◆ Available records
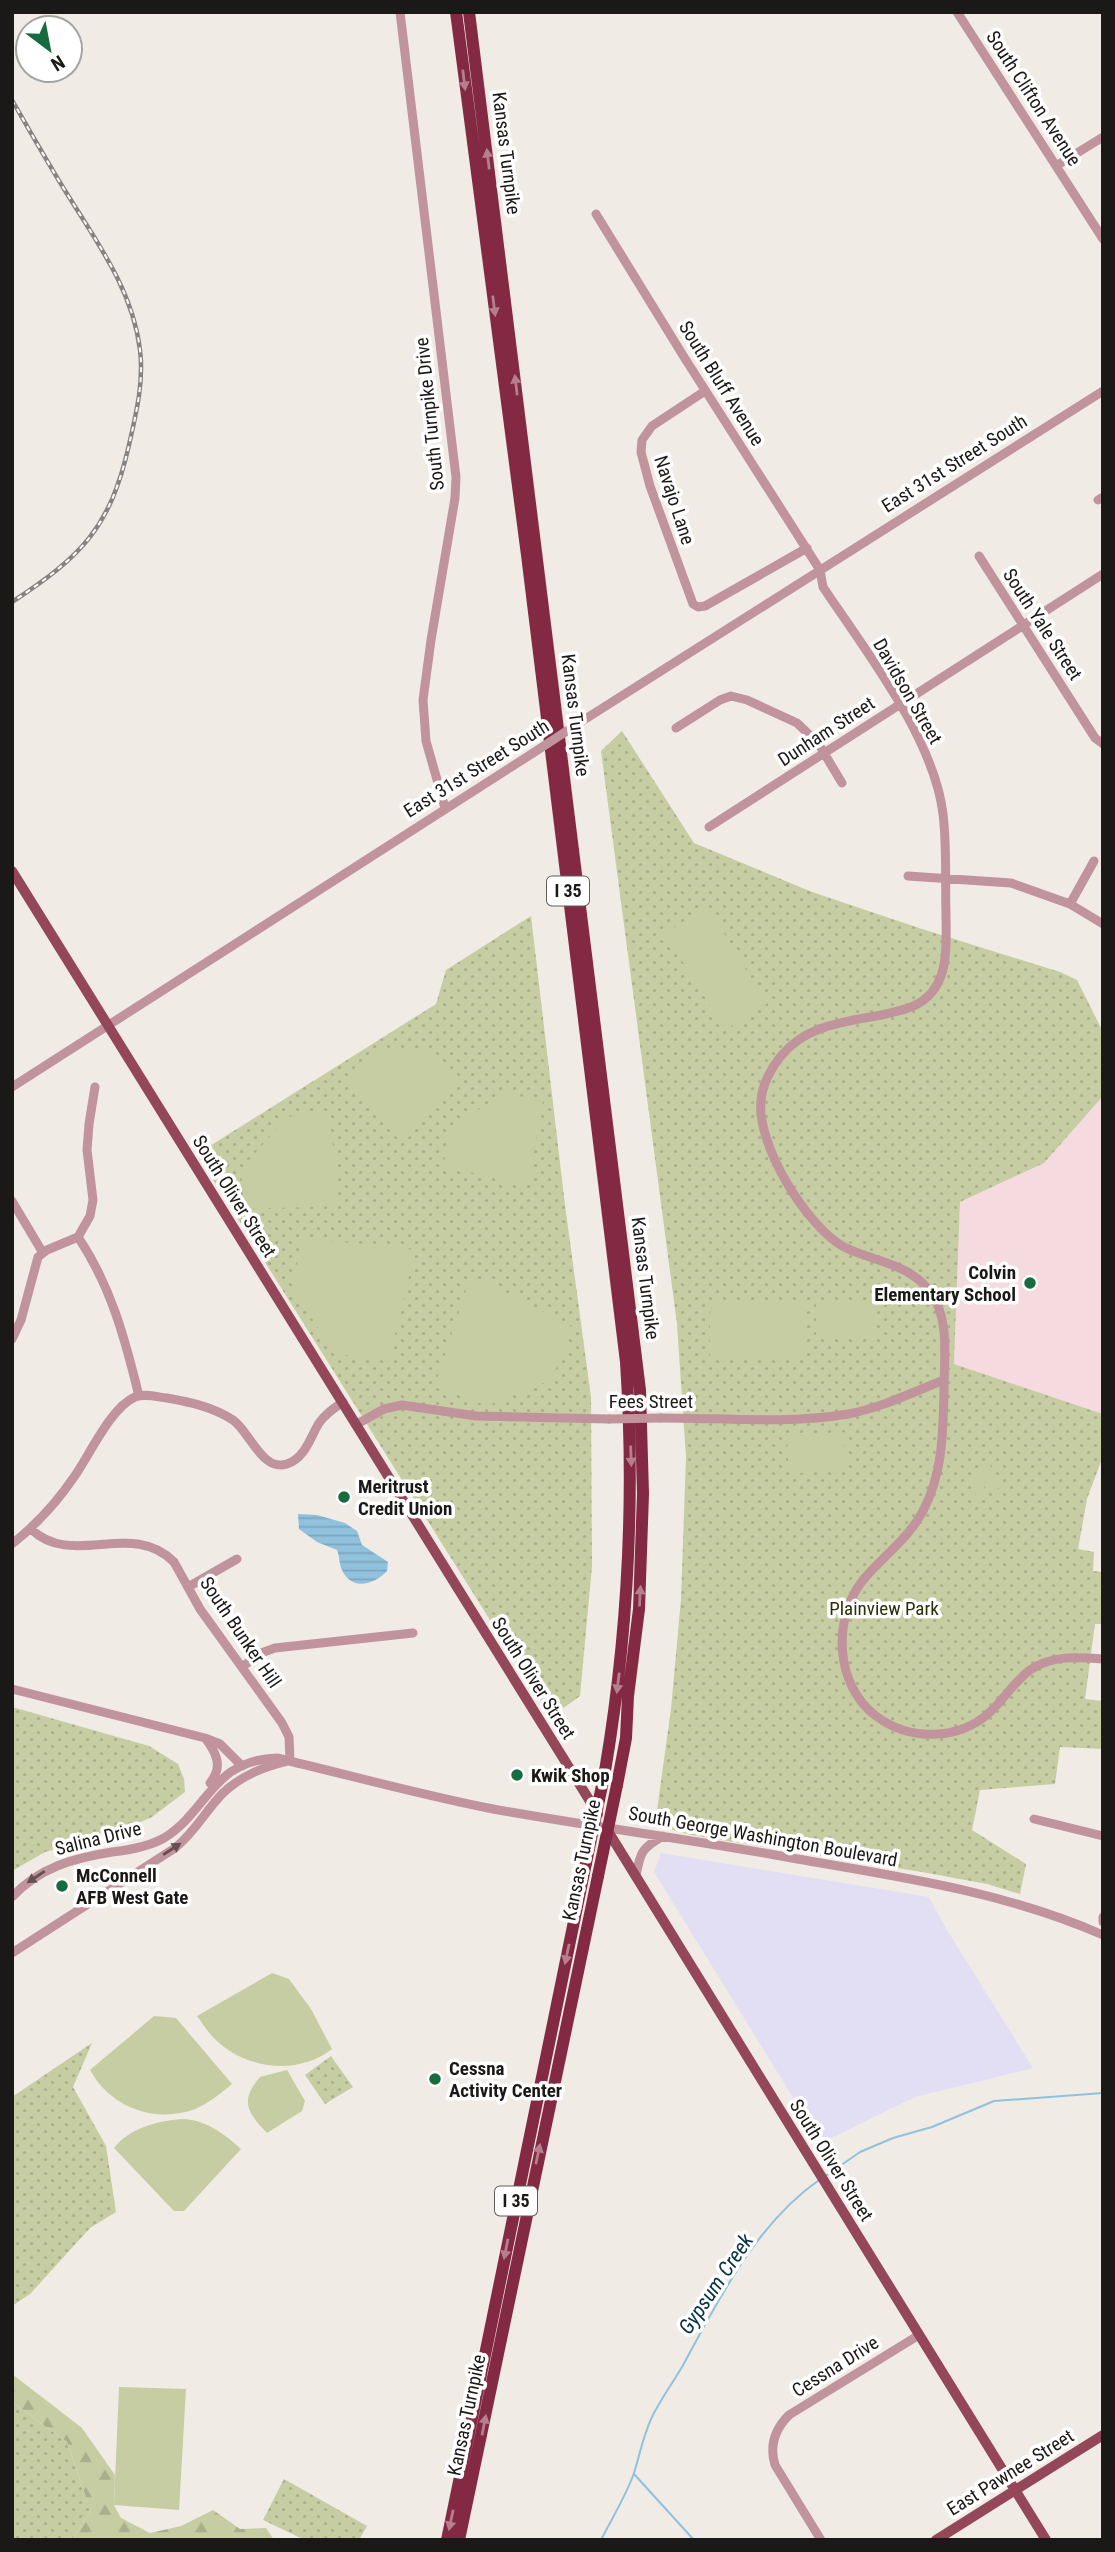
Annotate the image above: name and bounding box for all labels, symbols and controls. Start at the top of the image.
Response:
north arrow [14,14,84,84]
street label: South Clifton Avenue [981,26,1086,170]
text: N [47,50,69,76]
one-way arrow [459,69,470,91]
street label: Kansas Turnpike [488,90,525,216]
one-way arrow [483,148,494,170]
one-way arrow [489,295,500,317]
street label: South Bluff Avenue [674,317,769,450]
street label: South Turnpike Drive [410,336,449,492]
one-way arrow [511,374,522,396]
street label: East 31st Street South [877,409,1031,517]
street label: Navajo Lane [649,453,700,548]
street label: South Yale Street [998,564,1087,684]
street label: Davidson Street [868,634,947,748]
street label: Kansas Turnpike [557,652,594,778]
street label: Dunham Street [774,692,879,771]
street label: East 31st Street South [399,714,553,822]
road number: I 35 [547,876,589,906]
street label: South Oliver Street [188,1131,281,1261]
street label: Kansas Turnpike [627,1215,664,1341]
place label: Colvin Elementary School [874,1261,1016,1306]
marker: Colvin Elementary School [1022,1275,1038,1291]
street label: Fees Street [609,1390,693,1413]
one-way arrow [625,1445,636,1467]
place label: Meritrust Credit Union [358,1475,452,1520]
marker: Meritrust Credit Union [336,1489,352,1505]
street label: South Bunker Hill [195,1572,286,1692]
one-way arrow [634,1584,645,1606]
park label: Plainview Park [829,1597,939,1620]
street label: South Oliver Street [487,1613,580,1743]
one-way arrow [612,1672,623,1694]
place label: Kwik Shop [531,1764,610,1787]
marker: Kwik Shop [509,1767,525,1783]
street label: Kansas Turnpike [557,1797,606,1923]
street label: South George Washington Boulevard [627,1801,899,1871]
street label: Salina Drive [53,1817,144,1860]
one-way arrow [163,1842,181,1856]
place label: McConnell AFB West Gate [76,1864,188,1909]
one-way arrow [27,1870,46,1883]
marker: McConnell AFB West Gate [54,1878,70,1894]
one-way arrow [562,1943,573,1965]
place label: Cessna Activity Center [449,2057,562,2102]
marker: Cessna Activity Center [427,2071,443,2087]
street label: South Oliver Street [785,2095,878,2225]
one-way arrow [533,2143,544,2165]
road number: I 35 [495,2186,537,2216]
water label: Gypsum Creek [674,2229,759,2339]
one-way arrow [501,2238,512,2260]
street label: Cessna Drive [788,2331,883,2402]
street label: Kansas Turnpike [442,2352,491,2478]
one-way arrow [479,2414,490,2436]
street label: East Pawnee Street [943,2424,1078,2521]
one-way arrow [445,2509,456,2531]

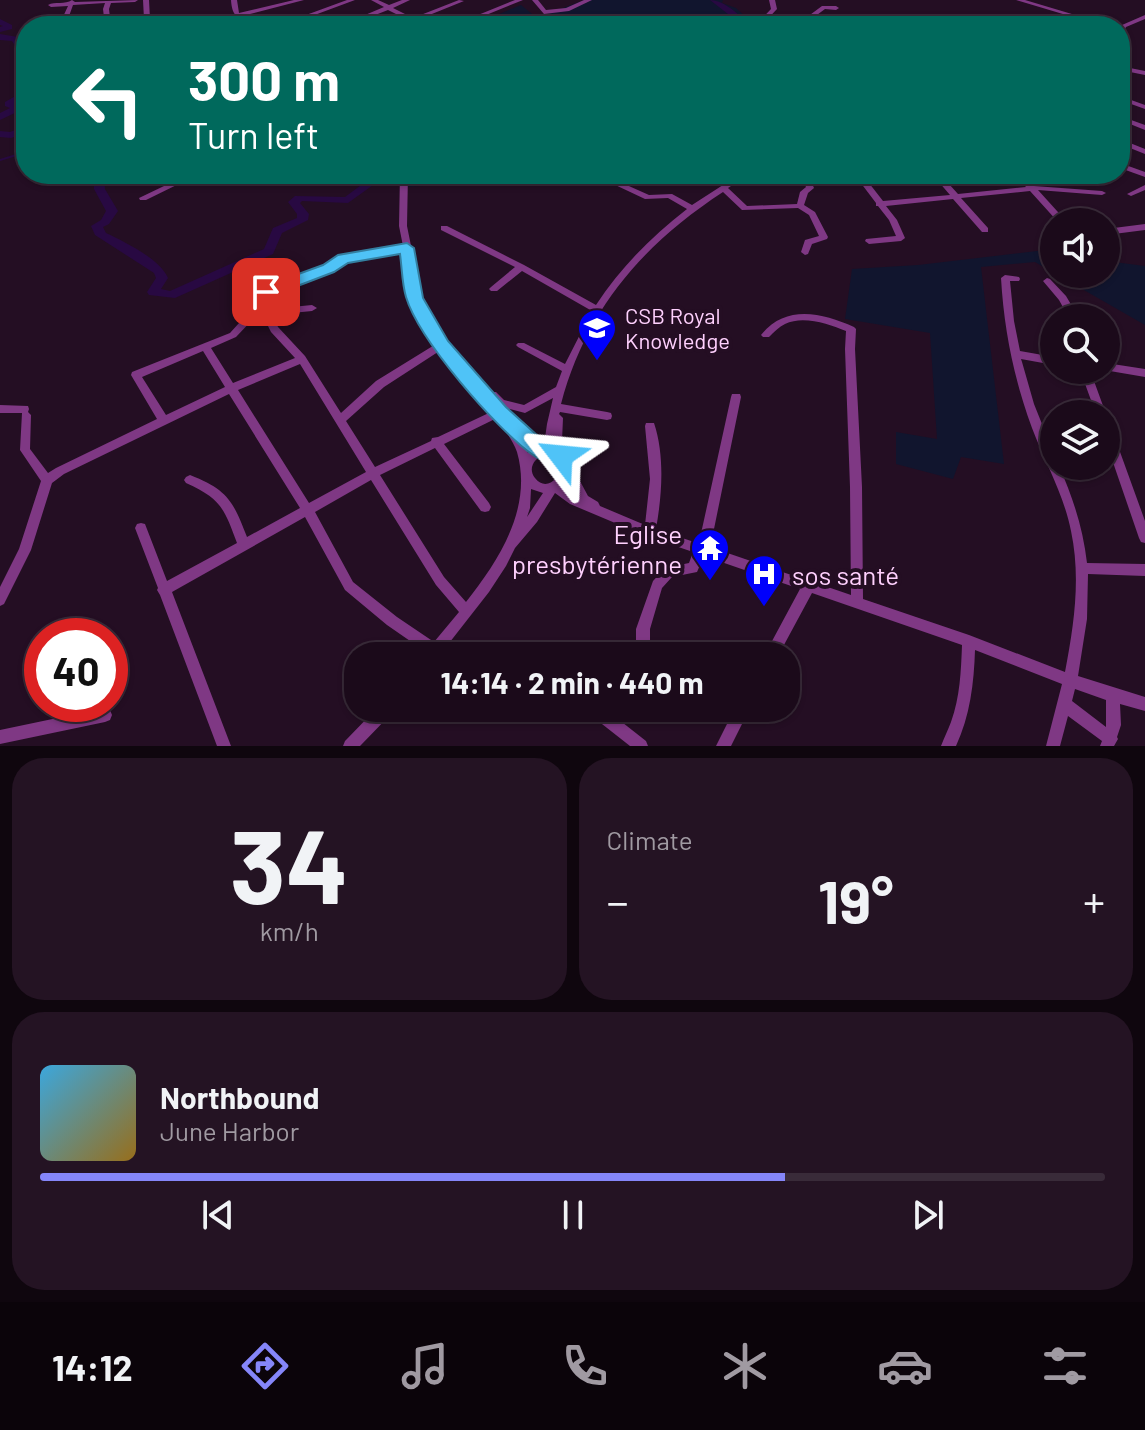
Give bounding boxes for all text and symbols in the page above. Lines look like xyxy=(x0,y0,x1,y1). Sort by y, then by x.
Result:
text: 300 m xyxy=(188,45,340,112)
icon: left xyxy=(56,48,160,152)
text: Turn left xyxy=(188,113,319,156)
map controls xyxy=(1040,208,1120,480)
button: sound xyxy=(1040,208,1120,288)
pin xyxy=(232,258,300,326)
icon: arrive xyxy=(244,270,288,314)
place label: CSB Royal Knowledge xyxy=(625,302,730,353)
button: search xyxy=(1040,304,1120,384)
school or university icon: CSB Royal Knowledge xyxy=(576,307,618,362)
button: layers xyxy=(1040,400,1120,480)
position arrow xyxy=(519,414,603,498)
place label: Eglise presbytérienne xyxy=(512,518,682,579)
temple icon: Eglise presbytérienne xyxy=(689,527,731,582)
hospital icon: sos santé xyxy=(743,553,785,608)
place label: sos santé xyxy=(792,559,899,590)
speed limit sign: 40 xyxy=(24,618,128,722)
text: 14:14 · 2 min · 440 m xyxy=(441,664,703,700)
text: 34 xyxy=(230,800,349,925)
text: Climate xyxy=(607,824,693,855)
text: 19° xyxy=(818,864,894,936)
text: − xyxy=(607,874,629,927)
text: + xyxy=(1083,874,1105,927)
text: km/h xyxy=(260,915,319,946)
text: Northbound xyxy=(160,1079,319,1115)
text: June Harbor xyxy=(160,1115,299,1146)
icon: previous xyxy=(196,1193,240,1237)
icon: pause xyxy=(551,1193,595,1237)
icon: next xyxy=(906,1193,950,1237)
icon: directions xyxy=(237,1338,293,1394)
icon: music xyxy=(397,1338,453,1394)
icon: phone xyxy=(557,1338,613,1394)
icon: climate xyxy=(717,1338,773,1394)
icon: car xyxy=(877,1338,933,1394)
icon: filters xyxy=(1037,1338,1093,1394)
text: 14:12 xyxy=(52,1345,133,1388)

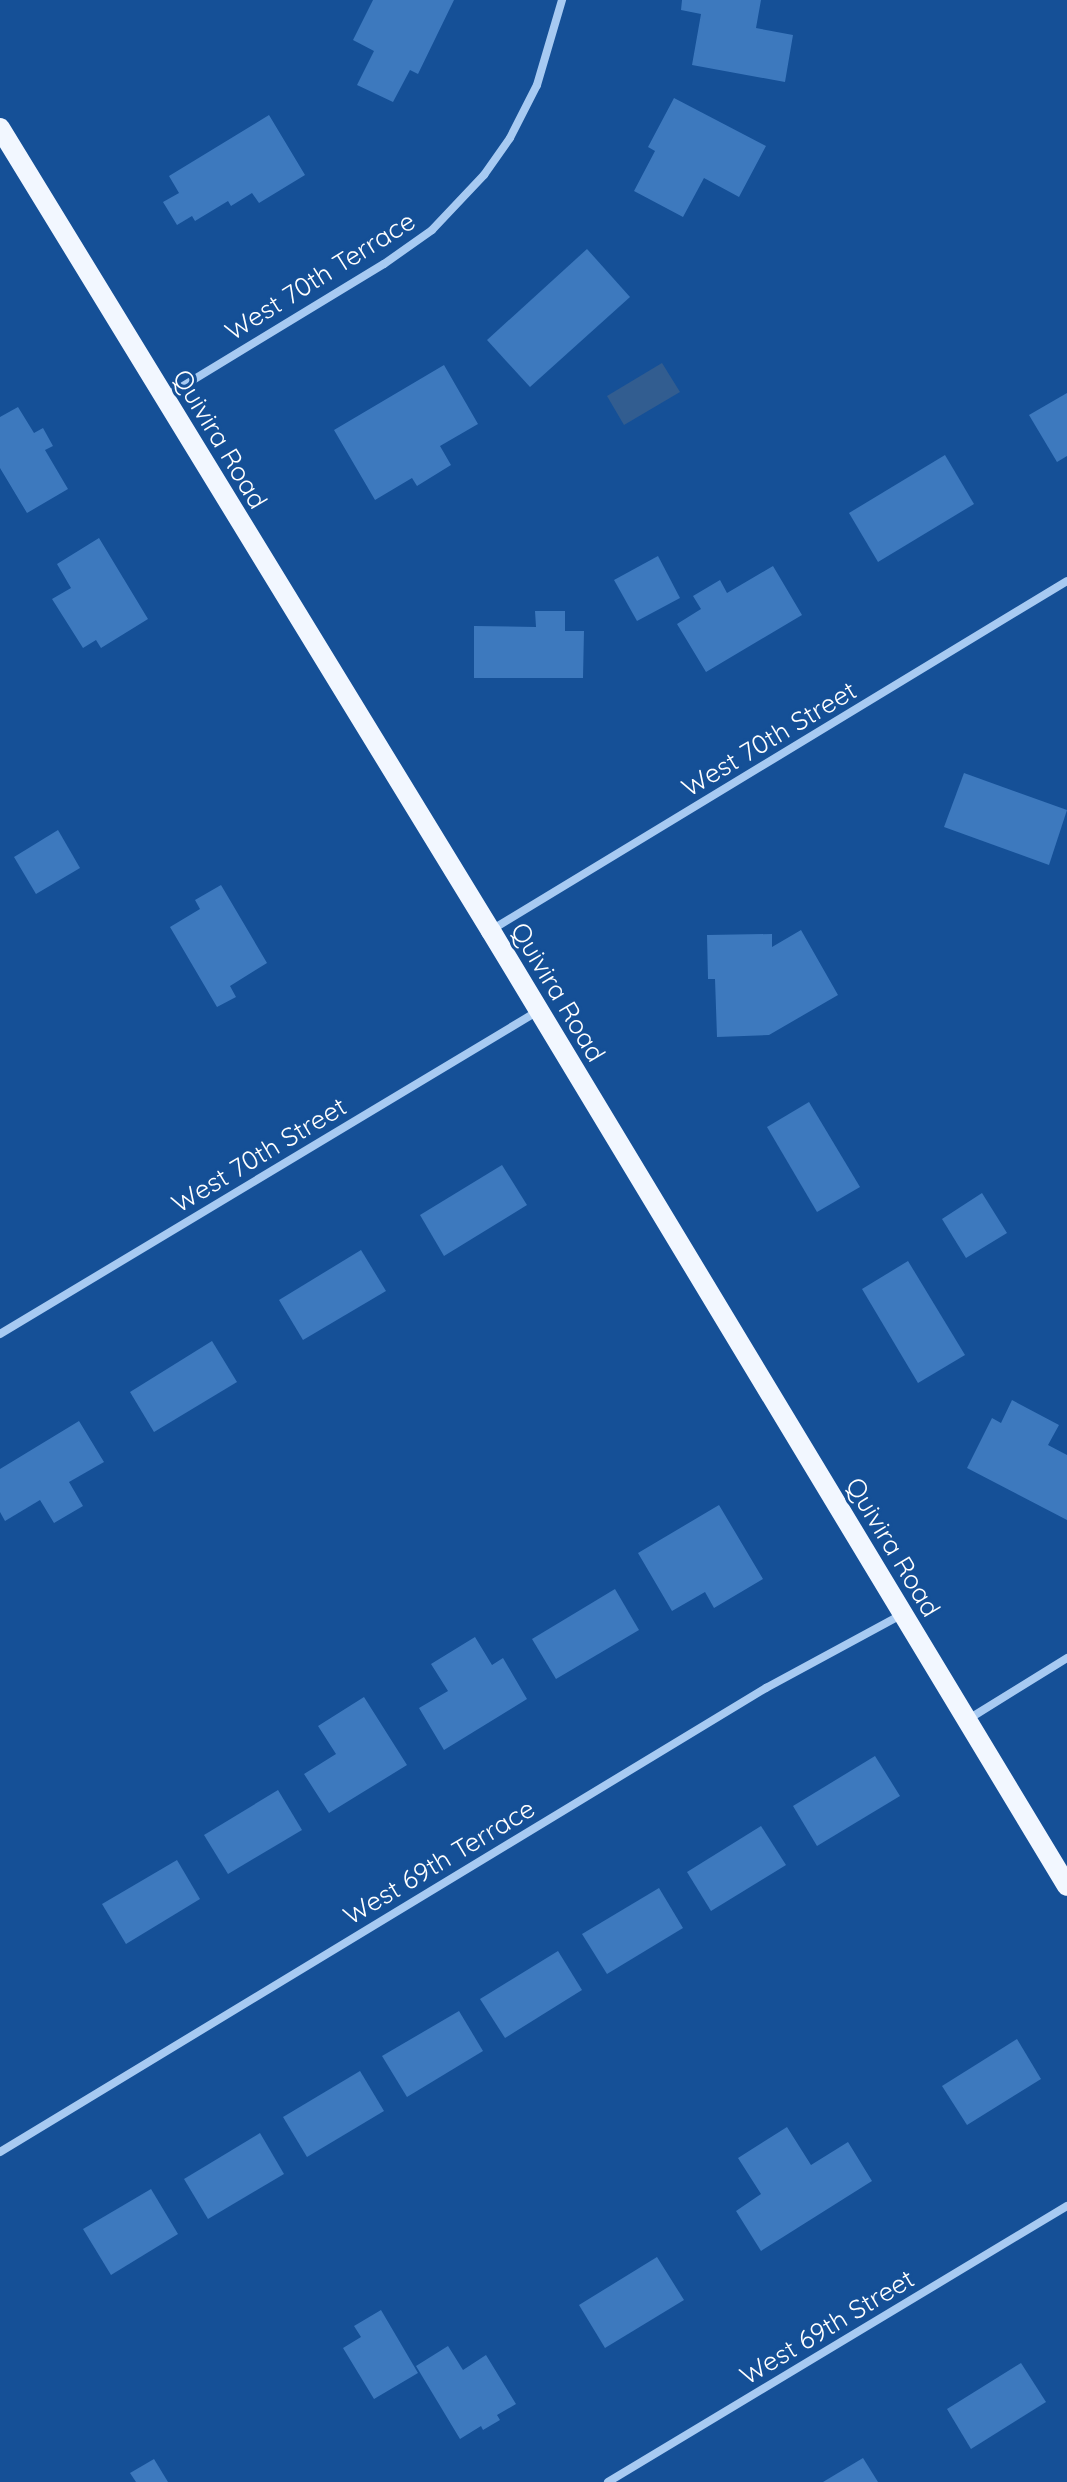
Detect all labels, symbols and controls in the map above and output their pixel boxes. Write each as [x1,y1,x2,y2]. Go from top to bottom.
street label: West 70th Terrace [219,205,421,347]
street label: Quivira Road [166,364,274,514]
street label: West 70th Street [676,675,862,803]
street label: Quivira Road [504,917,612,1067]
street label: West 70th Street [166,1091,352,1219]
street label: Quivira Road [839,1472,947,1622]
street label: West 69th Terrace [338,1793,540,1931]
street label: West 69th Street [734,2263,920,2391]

◆ Problem to solve
Which lines of the data include "Meritrust"? Copy each of them.

◆ Answer for the task
place label: Meritrust Credit Union [358,1475,452,1520]
marker: Meritrust Credit Union [336,1489,352,1505]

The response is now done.